> _Exercise text_:
# # #

German mathematician

Gustav Adolph Roch (/de/; 9 December 1839 - 21 November 1866) was a German mathematician who made significant contributions to the theory of Riemann surfaces. Roch’s career was cut short by his untimely death at the age of 26.

==Biography==
Born in Leipzig, Roch attended the Polytechnic Institute (Technische Bildungsanstalt) in Dresden, initially focusing on chemistry, encouraged by his father. However the mathematician Oscar Schlömilch identified his exceptional talents and guided him towards a mathematical career. Combining studies at the Polytechnic Institute with private studies at another institute enabled Roch to be already publishing original research on the mathematical theory of electromagnetism from 1859.

Later in 1859, Roch entered the University of Leipzig, coming under the influence of August Ferdinand Möbius, and continuing his work on electromagnetism. In 1861, Roch went to work at the University of Göttingen, studying under Wilhelm Eduard Weber, but also attending lectures by Bernhard Riemann. After three terms in Göttingen, Roch went to the University of Berlin, where he met Leopold Kronecker, Karl Weierstrass and others. In 1862 he was awarded a magister artium degree from Leipzig and later a doctorate for his work on electromagnetism.

# # #

> _Provided material_:
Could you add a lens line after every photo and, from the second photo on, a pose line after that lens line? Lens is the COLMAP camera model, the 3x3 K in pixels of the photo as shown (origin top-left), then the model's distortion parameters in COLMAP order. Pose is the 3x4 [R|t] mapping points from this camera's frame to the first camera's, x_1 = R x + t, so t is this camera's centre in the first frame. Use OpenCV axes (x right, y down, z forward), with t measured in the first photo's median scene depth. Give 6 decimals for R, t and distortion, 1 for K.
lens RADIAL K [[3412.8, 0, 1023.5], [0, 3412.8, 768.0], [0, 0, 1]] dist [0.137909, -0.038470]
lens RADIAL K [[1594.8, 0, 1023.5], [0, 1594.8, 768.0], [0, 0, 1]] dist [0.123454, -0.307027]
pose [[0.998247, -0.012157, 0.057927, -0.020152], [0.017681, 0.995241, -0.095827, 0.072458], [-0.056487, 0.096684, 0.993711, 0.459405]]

# # #

> _Tasks and exercises_:
1) List every person other than Roch whom the Gustav Roch biography names.
2) Write out the Gustav Roch biography from "Gustav Adolph Roch" to "electromagnetism from 1859.".
3) Continue the Gustav Roch biography from its last sentence.

> _Activity answers_:
1) Oscar Schlömilch, August Ferdinand Möbius, Wilhelm Eduard Weber, Bernhard Riemann, Leopold Kronecker, Karl Weierstrass

2)
Gustav Adolph Roch (/de/; 9 December 1839 - 21 November 1866) was a German mathematician who made significant contributions to the theory of Riemann surfaces. Roch’s career was cut short by his untimely death at the age of 26.

==Biography==
Born in Leipzig, Roch attended the Polytechnic Institute (Technische Bildungsanstalt) in Dresden, initially focusing on chemistry, encouraged by his father. However the mathematician Oscar Schlömilch identified his exceptional talents and guided him towards a mathematical career. Combining studies at the Polytechnic Institute with private studies at another institute enabled Roch to be already publishing original research on the mathematical theory of electromagnetism from 1859.

3)
From this point his work took a more mathematical slant. In the following year he published the paper containing the result for which he is famous to this day, the Riemann–Roch theorem (given its name by Max Noether), which related the topological genus of a Riemann surface to purely algebraic properties.

Only two years later, Roch's health was shattered due to a tuberculosis infection. He moved to Venice in the hope that warmer weather would aid his recovery, but died there a month later. This loss came only four months after that of his former professor and mentor Bernhard Riemann.